The notion of Face-Value came about through contemplation of the work of Jon Rafman[1] and Adam Peacock[2] who explore the ways in which our identities and physical bodies might be changing due to our online lifestyles. Also influential was Eva and Franco Matte’s Dark Content (2015)[3] featuring interviews with internet moderators. In a similar vein to these projects the aim of Face-Value is to question how the internet can very physically affect our lives.

Writers Jon Ronson and Jennifer Jacquet have explored the phenomenon of internet shaming[4], describing both negative and positive impacts on society and individuals. Case studies follow a similar pattern of individuals posting material featuring themselves in an activity that was then denigrated and deemed unsavoury by the internet community.

The emergence of companies such as Face-Value would therefore open a hazardous legal and ethical arena. Should companies be allowed to remove data in the first place, and if so what are the legal limitations? Such services could mean peaceful lives for people who have experienced internet bullying. Conversely illegal services would foreseebly rise that cater to covering up traces of communications left by criminal oragnisations. Such activity would have palpable impact in the real world.

To reflect these blurry legal boundaries the website Face-Value appears ambiguous. The engaging and minimal layout is designed to suggest professionalism, yet certain features invite mistrust. The slideshow works as a metaphorical visualisation of the connection between our physical bodies and virtual and digital data. On the other hand, if the slideshow is taken as a literal representation of the company’s work, then the removal of the faces using Photoshop tools suggests that the service is amateur. Elsewhere the company insures to safeguard customer data, yet deems it necessary to protect the identities of its own employees, whose biographies suggest ties with third party corporations and networks who could exploit client data.

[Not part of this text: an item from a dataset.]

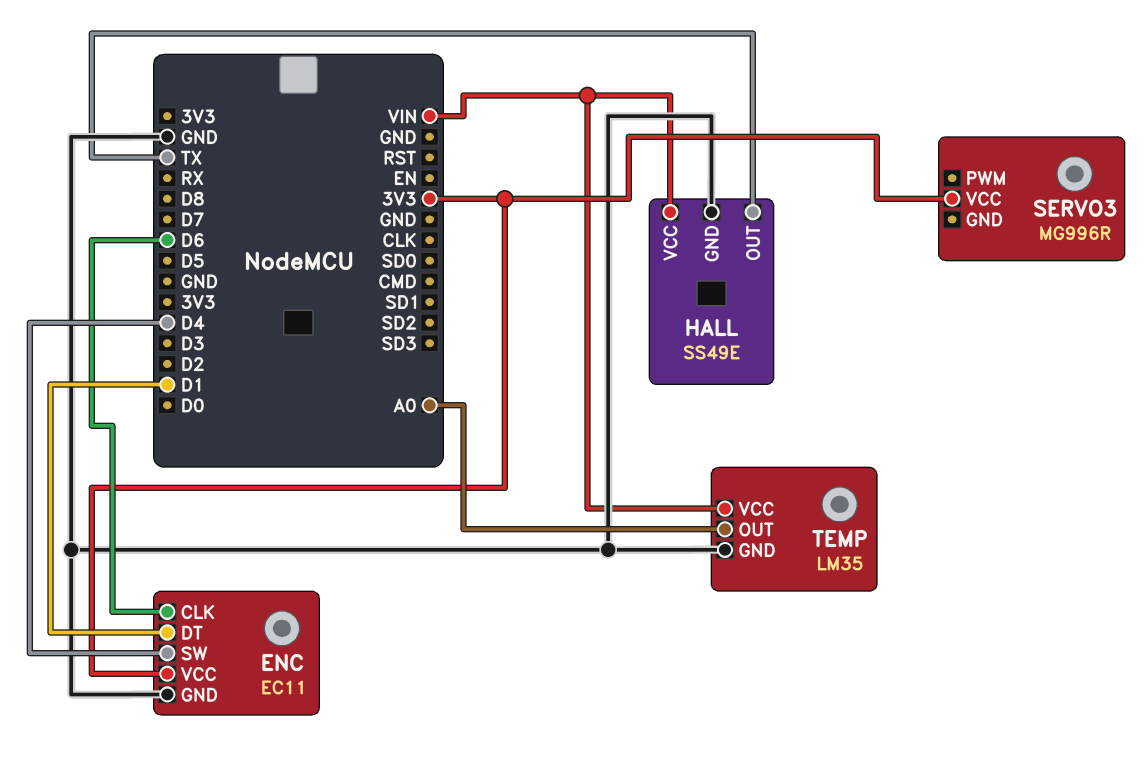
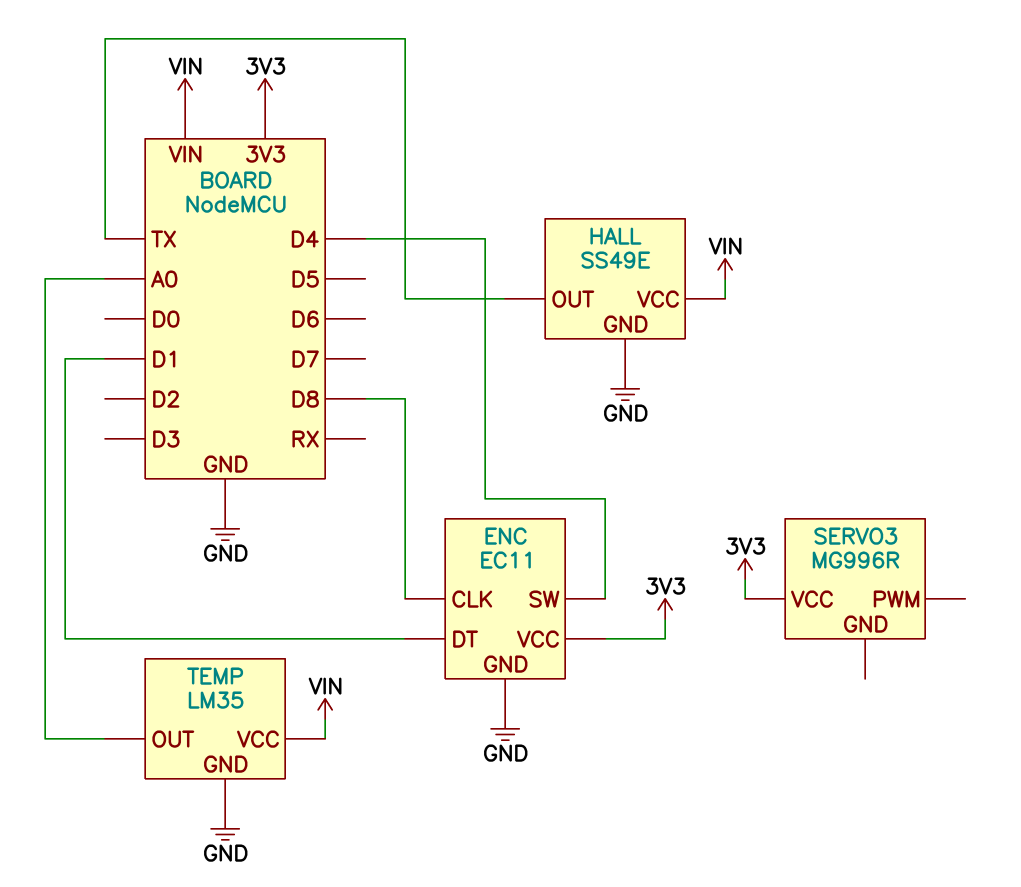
ENC pin CLK: D6 -> D8

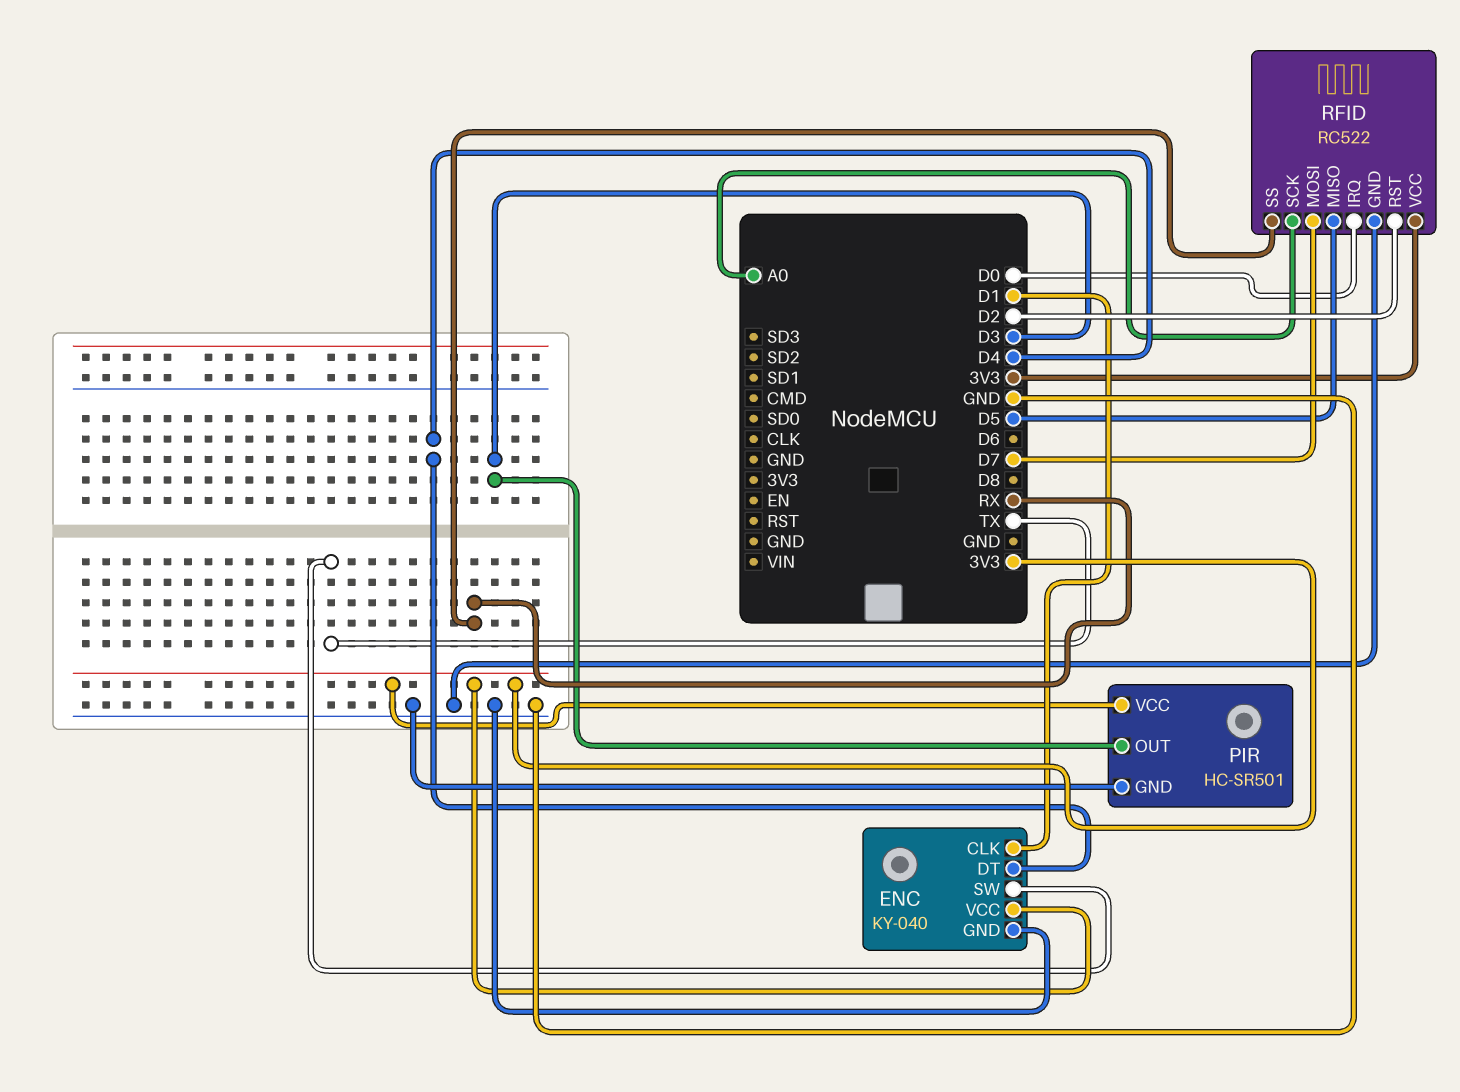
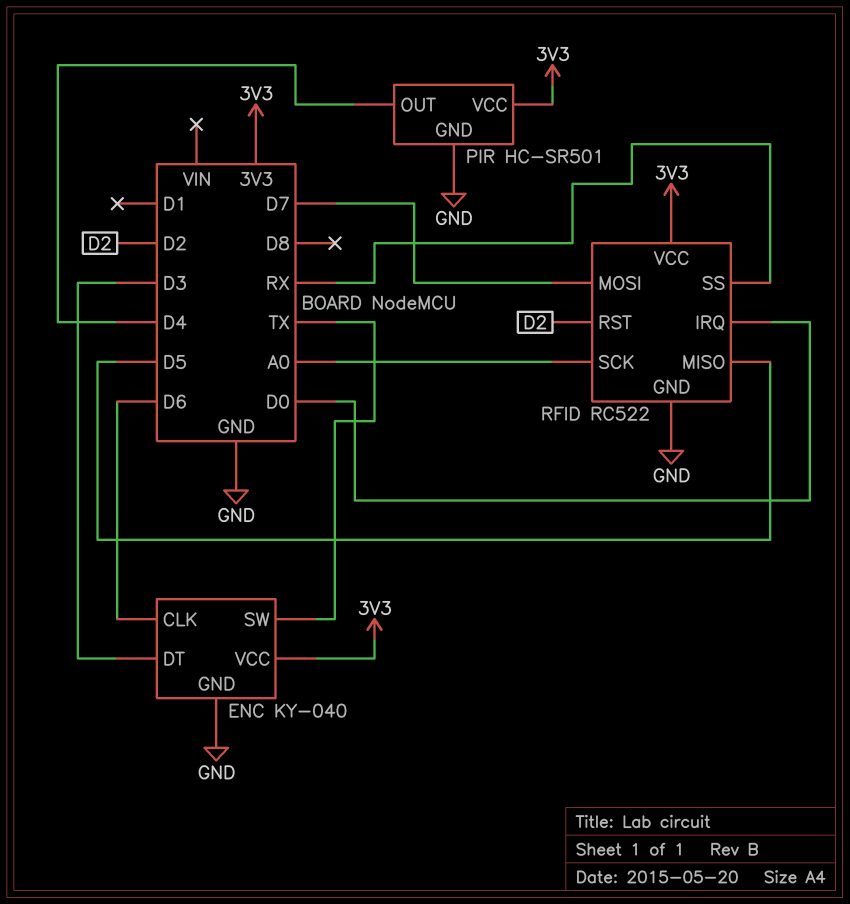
ENC pin CLK: D1 -> D6
ENC pin DT: D4 -> D3
PIR pin OUT: D3 -> D4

As consumers of the web, the website encourages viewers to question their own internet ‘fluency’. Educating ourselves on how to use the internet, and what is appropriate to release on it is fast becoming an important issue, especially considering the range of debates surrounding the web, such as government internet regulation[5], freedom of speech[6] and the changing nature of cyber attacks.[7]

 

In the development of horizontal scrolling for the web page, the use of different sections as described in this tutorial was fundamental. The website also features the slideshow as described at CSS-Tricks, which utilises jquery to create an auto-playing slideshow with fade-in and fade-out.